Istnieje cudowna japońska mądrość na ten temat: „Jeśli problem można rozwiązać, nie ma potrzeby się nim martwić; jeśli nie można go rozwiązać, nie ma sensu się tym martwić”. Z reguły prawie wszyscy zgadzają się z tym stwierdzeniem, tylko nieliczni stosują je w praktyce. Dlatego pierwszą zasadą dla szczęśliwej osoby jest nauczenie się, jak spokojnie akceptować różne okoliczności w swoim życiu. Oczywiście nie można obejść się bez emocji. I ogólnie dla 70% osób wydaje się to nierealne. Ale to nic innego jak kolejna wymówka dla nas samych. Tyle, że każdy potrzebuje innego czasu, aby nauczyć się samokontroli.

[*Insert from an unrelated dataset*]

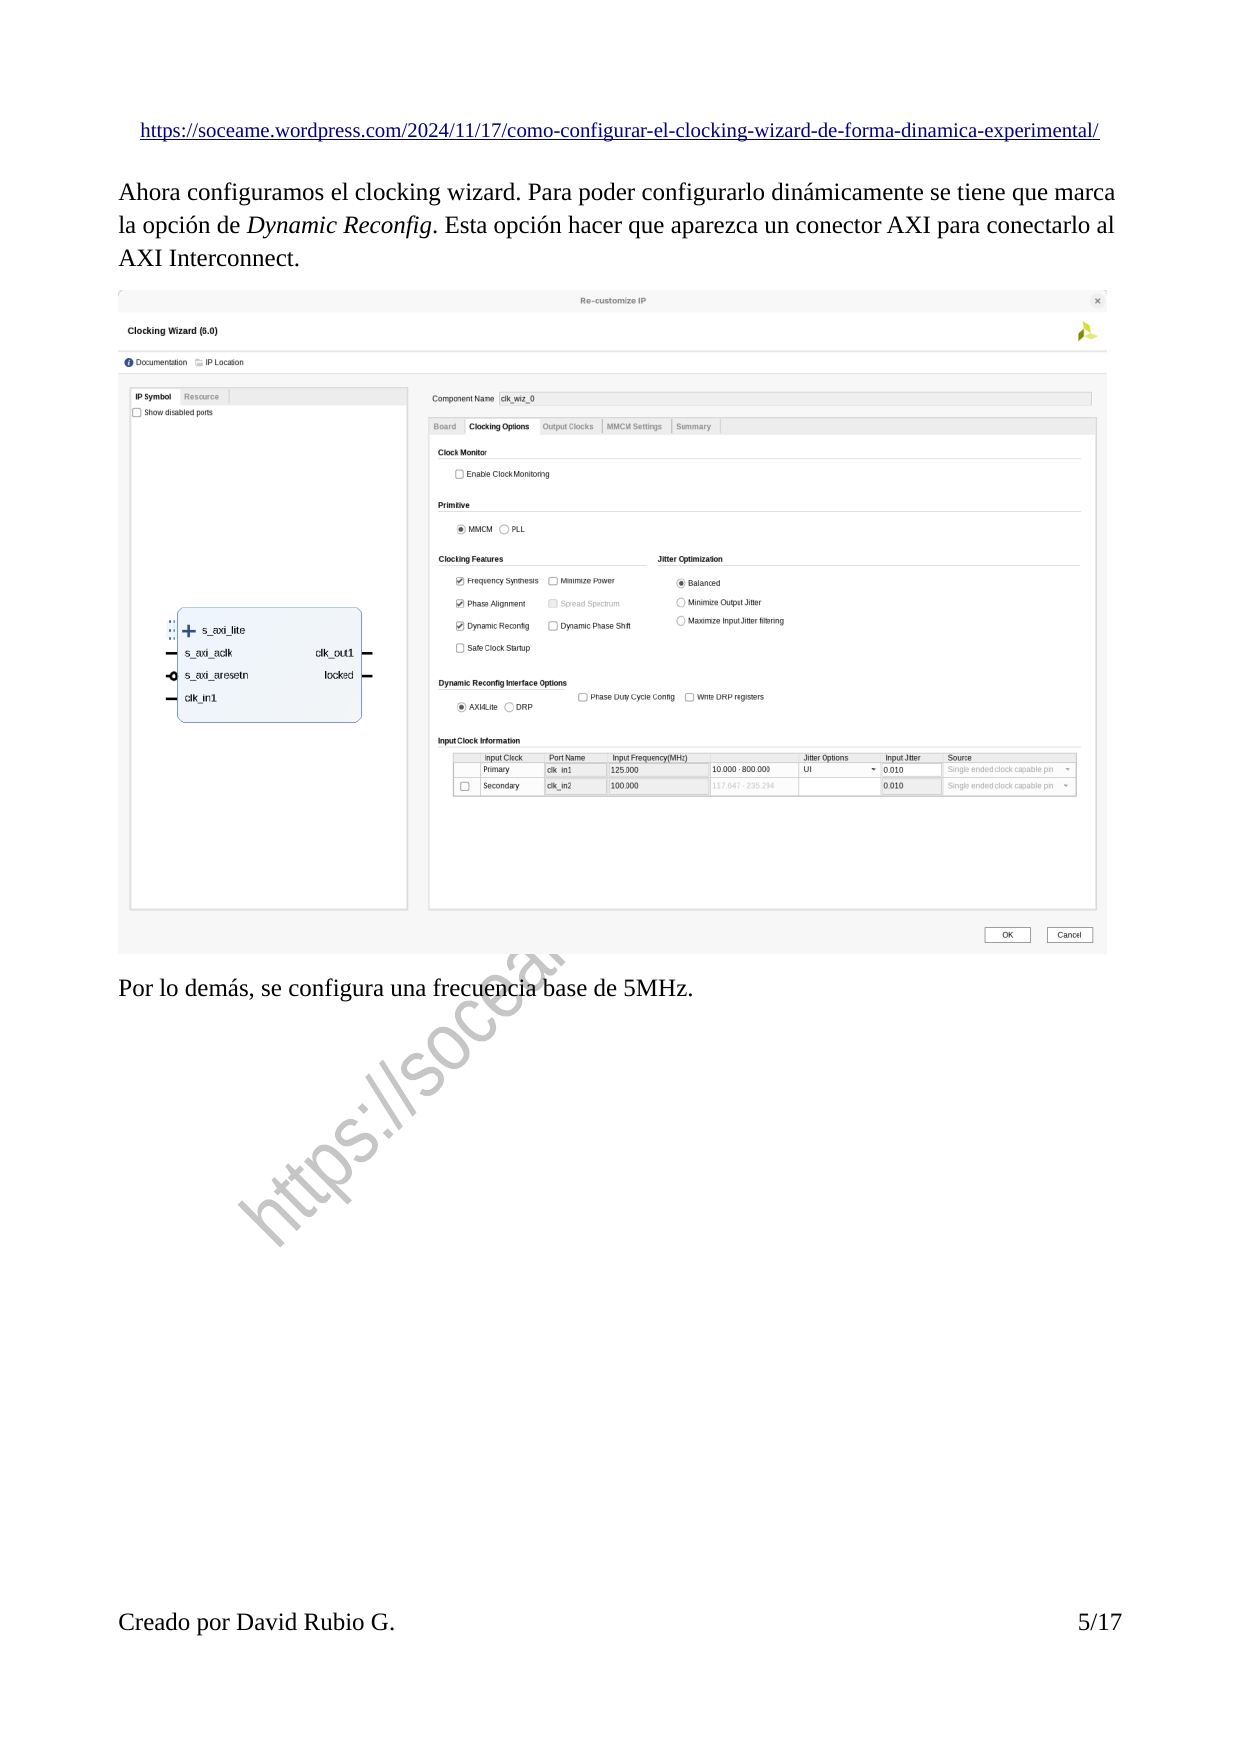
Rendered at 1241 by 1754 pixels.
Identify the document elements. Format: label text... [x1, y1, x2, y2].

Nasz drugi problem dotyczy instynktu stadnego. Ponieważ żyjąc w społeczeństwie, staramy się być „jak wszyscy inni”. Naszym zdaniem jest to bardzo wygodne i bezpieczne. Ale czy tak jest naprawdę? Myśle że nie. W końcu każda osoba jest indywidualnością. Tyle, że jesteśmy przyzwyczajeni do życia w systemie od samego narodzin, kierując się od dawna ugruntowanymi podstawami życia. Odkąd wychodzimy poza ramy, spotykamy się przede wszystkim z krytyką. I odbieramy to jako coś strasznego. Przestajemy się pokazywać, idziemy do snu, wracamy do tego, co zwykle. I tu znowu wiele zależy od naszego otoczenia. Bo jakie środowisko, takie są ramy. Nie można bać się krytyki i niezrozumienia ze strony społeczeństwa. Żyjemy naszym życiem i piszemy naszą historię. Dlatego drugą zasadą szczęśliwego człowieka jest nauczenie się słuchania tego, co się mówi, wyciągania wniosków, ale nie polegania na czyjejś opinii.

Każda osoba jest zdolna do wielu rzeczy. Czasami nie wyobrażamy sobie, jak nieograniczone mogą być nasze możliwości. Dlatego musisz przestać się usprawiedliwiać, nauczyć się kontrolować swoje emocje i nie bać się wydostać z tłumu.